SWM is also focusing its attention more and more on district heating. In Sauerlach, Dürrnhaar and Kirchstockach, the utility has three geothermal plants in its hands, of which Sauerlach has previously supplied district heating customers. The municipal utility wants to change that and integrate the three power plants into a district heating network, as the technical managing director of Stadtwerke, Helge-Uve Braun, announces.
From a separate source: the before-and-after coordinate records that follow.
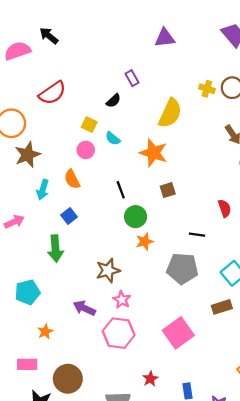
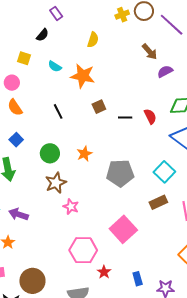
yellow cross: (207, 89) -> (122, 15), turned -32
yellow semicircle: (170, 113) -> (93, 40), size x0.6
cyan semicircle: (113, 139) -> (55, 66), moved
pink circle: (86, 150) -> (12, 83), moved
green circle: (136, 217) -> (50, 153), moved
black line: (197, 235) -> (125, 118), moved
purple arrow: (84, 308) -> (18, 214), moved
pink hexagon: (119, 333) -> (83, 250), moved

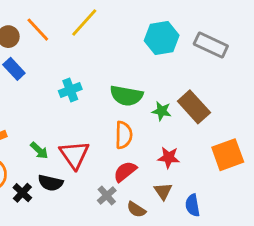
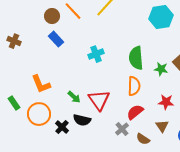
green semicircle: (126, 96) -> (136, 58), turned 75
The three geothermal plants should help to achieve the stated goal of the municipal utilities, to supply the city of Munich fully with renewable energy by 2040. This is to be achieved mainly with the help of deep geothermal energy. The acquisitions of Energieversorgung Ottobrunn and Bio-Energie Taufkirchen (BET) have already secured SWM a considerable pipeline network, which is currently being further expanded.

According to the plan, Energieversorgung Ottobrunn will complete the connection to the Kirchstockach geothermal plant later this year. In addition to a biomass power plant, Bio-Energie Taufkirchen also has a 40-kilometer long-distance heating network that supplies customers in Taufkirchen, Unterhaching, Hohenbrunn, Brunnthal and Neubiberg, as well as in Ottobrunn’s west. According to SWM Managing Director Braun, the utility strives for a line connection also in the Munich urban area in the medium term.

In order to be able to tackle these large and long-term goals on a solid basis, further research is planned to explore the subsurface from which the existing power plants, especially in Dürrnhaar and Kirchstockach, draw hot water. Currently, only electricity is being generated from the resources tapped by these plants.

The municipal utilities took over both geothermal plants in 2016, as we reported. As municipal utilities spokesman Michael Solic says, existing geothermal concessions have undergone potential analysis for district heating use. It has been shown that there is too little subsurface data available in the Kirchstockach and Dürrnhaar facilities.

Using seismic measurements, the plan is to explore in more detail three-dimensionally how the water-bearing layers ran and where there were fractures in the rock in order to be able to use the thermal water flows underground as “as sustainably and optimally as possible”. Where, in the next few months, the vibrating vehicles known from the in-depth investigation in the Pullach area will show up, according to Solic, it is still not clear. Currently, preparations are underway for the targeted investigation. If measurements were to be made, a separate permit would be requested from Bergamt Südbayern in the Ministry of Economic Affairs.